50TH BIRTHDAY
50TH BIRTHDAY
by William H. Benson
September 25, 1953
Eleven years ago on the occasion of his fiftieth birthday George Will wrote that writing his biweekly column for Newsweek over the previous many years had been the thing in his life that he most especially enjoyed; “a real kick,” he called it. And it was reading that comment that prompted me to make a phone call and ask about writing my own biweekly column. Now I can say after eleven years that it has been enjoyable, a real kick.
And now it is my turn to celebrate my fiftieth birthday today, which means of the allotted three score and ten, I have completed two score and ten with another yet to go. It is a day to reflect.
In 1977 when George Will was only thirty-six, he admonished that year’s graduating class at San Diego University that they should live with a crick in their neck, figuratively speaking, a crick in their neck from looking backward at what happened and what was thought in the past.”That may not be a heroic posture,” he said, “but it is prudent. After all most new knowledge is false.”
I have tried to follow that sage, if not startling, advice when writing this column, for I have looked backward at what was said and written and done in the not too distant past, coming up every two weeks with a crick-in-the neck column. Harry Truman said that the only thing new in this world is the history you have not yet learned. I teach history when I write.
Eleven years ago I wondered if I would eventually run dry, out of things to write about, but now I find myself discarding more ideas than those that I put down on paper. The Muses have been kind and not yet drifted away to pay attention to someone else.
Why continue to write a column? Harold Bloom, the Yale literary critic, likes to quote Rabbi Tarphon from The Sayings of the Fathers, who said, “It is not necessary for you to complete the work, but neither are you free to desist from it.” That same attitude prods some of us to get up, drive to work, think, and act, and then, when we find the time, write.

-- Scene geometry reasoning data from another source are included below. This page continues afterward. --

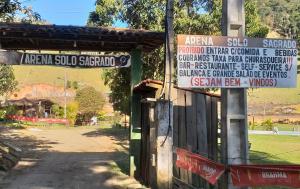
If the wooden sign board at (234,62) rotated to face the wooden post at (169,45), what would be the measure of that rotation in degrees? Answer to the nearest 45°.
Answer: approximately 135° to its right

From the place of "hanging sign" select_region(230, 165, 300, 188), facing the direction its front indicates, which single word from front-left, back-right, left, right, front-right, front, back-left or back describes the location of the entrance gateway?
back-right

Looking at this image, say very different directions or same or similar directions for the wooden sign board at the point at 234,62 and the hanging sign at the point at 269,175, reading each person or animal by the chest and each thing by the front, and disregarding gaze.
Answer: same or similar directions

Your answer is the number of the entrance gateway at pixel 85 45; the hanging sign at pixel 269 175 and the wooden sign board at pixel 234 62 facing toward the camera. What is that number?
3

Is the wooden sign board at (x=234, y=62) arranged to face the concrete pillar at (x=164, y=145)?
no

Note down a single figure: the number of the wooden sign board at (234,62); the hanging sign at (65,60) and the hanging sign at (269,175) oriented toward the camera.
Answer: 3

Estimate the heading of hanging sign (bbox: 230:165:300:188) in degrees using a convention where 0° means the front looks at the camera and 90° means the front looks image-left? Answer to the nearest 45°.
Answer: approximately 0°

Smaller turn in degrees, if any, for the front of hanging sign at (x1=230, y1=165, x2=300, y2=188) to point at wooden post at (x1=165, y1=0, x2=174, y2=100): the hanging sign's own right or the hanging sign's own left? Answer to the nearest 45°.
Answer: approximately 135° to the hanging sign's own right

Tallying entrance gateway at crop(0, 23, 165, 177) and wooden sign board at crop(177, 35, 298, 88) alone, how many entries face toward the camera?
2

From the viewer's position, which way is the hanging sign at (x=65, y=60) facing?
facing the viewer

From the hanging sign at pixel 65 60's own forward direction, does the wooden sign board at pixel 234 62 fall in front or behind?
in front

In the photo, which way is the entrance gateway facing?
toward the camera

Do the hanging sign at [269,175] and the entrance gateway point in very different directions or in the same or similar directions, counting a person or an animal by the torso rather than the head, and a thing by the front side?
same or similar directions
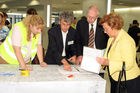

And then there is the element of surprise, the spice of life. Like a serendipitious turn, it happens when the words and the ideas fall together, or we meet a new and interesting person with a different story, or we pick up a book with ideas that we have never thought before. That moment of surprise, or that tingle of anticipation that the surprise will happen, like receiving an unopened birthday present, is one reason why people step out the door and face the day.
In the Middle English language Geoffrey Chaucer described that sense of surprise in the “Knight’s Tale” in Canterbury Tales: “It is ful fair a man to bere hym evene, for al day meeteth men at unset steven.” Translated into modern English, it reads: “It is a good thing for a man to bear himself with equanimity, for one is constantly keeping appointments one never made.”
We, the living, are travelers on the road to Canterbury, and we each have a story to tell. It is a prudent and wise thing to listen to others’ stories, which Chaucer advised, “For truly, joy or comfort is there none to ride along the road dumb as a stone.” In those dual acts of moving and listening, a person is constantly keeping appointments one never made. Surprise happens.
A last reflection. Some peoples’ stories are very bad, filled with trouble and lies and deceit and treachery–the 673rd episode of a poorly-produced soap opera. To actually live such a life a person must suffer a series of heart-wrenching experiences, but if that same life is then played out on the stage or on screen or written into a novel, it can make for great entertainment.
Then, other peoples’ stories are very good and responsible and wholeseome, filled with peace and harmony and love, but they would prove very poor entertainment if seen on a stage or written into a book. We will defer to the psychologists to answer “how can this be?”
Today begins another decade of life, my sixth, another segment on that road traveling to Canterbury, listening and finding surprise in other peoples’ stories, and there is a crick in my neck from looking backwards at the past, at the older events and ideas and people. And I cannot desist from that work, even though I know it will not be completed, for there are many appointments to keep which I have not even made.